ROMA – C’è un brutale omicidio, c’è un accusato e c’è un detective. Ma, dietro il suo appeal da serie crime (l’ennesima? No, anzi), The Outsider nasconde molto di più. E allora, a chi ha letto il libro, rispondiamo subito: l’anima della storia è immutata, pur con qualche (im)percettibile cambiamento poetico. Ma, essenzialmente, troverete tutto: lo spaventoso El Cuco, i colori del Southwest, l’ambiguità umana, la task force che andrà fino in fondo all’incubo.
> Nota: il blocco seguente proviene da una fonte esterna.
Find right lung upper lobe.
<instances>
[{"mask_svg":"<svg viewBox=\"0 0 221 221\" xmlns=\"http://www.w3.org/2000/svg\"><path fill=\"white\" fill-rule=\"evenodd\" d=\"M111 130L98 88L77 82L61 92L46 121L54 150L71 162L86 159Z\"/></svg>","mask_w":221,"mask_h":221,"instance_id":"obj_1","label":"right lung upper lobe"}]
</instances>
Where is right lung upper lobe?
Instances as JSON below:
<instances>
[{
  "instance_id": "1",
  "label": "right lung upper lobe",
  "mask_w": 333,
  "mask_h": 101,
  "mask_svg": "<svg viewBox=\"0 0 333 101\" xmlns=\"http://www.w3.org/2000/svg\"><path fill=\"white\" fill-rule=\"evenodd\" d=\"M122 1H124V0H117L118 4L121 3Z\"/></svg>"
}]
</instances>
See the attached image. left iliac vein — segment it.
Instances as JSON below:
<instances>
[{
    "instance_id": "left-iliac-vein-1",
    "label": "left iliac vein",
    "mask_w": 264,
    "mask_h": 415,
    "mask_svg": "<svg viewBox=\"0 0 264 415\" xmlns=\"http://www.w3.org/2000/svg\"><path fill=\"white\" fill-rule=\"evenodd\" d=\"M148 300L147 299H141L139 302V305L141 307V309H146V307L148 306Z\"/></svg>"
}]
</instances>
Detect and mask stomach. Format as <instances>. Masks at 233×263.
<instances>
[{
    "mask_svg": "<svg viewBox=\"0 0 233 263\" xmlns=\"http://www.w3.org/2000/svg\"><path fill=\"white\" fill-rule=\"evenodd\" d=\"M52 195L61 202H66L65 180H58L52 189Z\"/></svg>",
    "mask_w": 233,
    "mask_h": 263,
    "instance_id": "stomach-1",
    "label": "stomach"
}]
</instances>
Piuttosto, c’è un’esplorazione ancora più approfondita del Male – rigorosamente con la lettere maiuscola – che fa da protagonista al meraviglioso romanzo di Stephen King da cui sono direttamente tratti i dieci episodi ideati da Richard Price per HBO (in Italia su Sky Atlantic dal 17 febbraio).

La storia? Difficile raccontarla senza fare spoiler per chi non ha letto l’opera originale: tutto inizia quando una piccola città della Georgia (ma siamo in Oklahoma nel romanzo) viene sconvolta dal brutale omicidio del piccolo Frank Peterson. Ad indagare sul fatto, Ralph Anderson (Ben Mendelsohn) che, raccogliendo testimonianze visive e materiali inconfutabili, arresta davanti a tutti Terry Maitland (Jason Bateman), coach della squadra di baseball giovanile. Il caso, se pur sconvolgente, è chiuso in partenza: le prove contro l’insospettabile Terry sono schiaccianti. Solo che, nello stesso istante in cui l’amato coach (e marito e padre) avrebbe compiuto l’efferato omicidio, era a tutti gli effetti in un’altra città, insieme ai suoi colleghi professori, per una conferenza del suo romanziere (giallista, guarda caso) preferito.

Così, King (e la serie) mette in primo piano la domanda che accompagna The Outsider: può una persona trovarsi nello stesso istante in due luoghi diversi? Allora, ecco che la storia dello sfortunato Terry, dell’idealista e caparbio Ralph e degli altri protagonisti – su tutti la folgorante detective privata Holly Gibney, qui con il volto di Cynthia Erivo – prende letteralmente vita, avvinghiandoci in una tela mortale in cui cominciamo a fare i conti con una verità indiscutibile: l’universo non conosce confini. E allora può accadere anche che una vecchia e spaventosa leggenda non è solo frutto dell’immaginazione. Può accadere anche che il male perpetui all’infinito perché si ciba della paura, del dolore, del dramma. E che sia tangibile, aleggiando intorno a noi, nell’attesa di predere forma.

Del resto, se le pagine si prestano ad un’avida lettura, circoscrivendo la narrazione in un arco compiuto e definito, la serie amplia il background dell'”outsider” in questione, capace di lasciare dietro di sé una scia di sangue e tragedie, spingendo i protagonisti a riflettere sulle scelte che si compiono. L’una in grado di influenzare l’altra. Proprio come quella farfalla e il suo battito d’ali. E, un po’ come nella prima stagione di True Detective, il fattore sovrannaturale non è mai ingombrante, né eccessivo: King, come poche volte prima, dosa perfettamente gli elementi (il terreno e il metafisico, la realtà e l’inimmaginabile), facendo di The Outsider un grande esempio di scrittura. Sia per un romanzo da divorare con la luce accesa, sia nella serialità di un piccolo schermo che sta diventando ormai sempre più grande.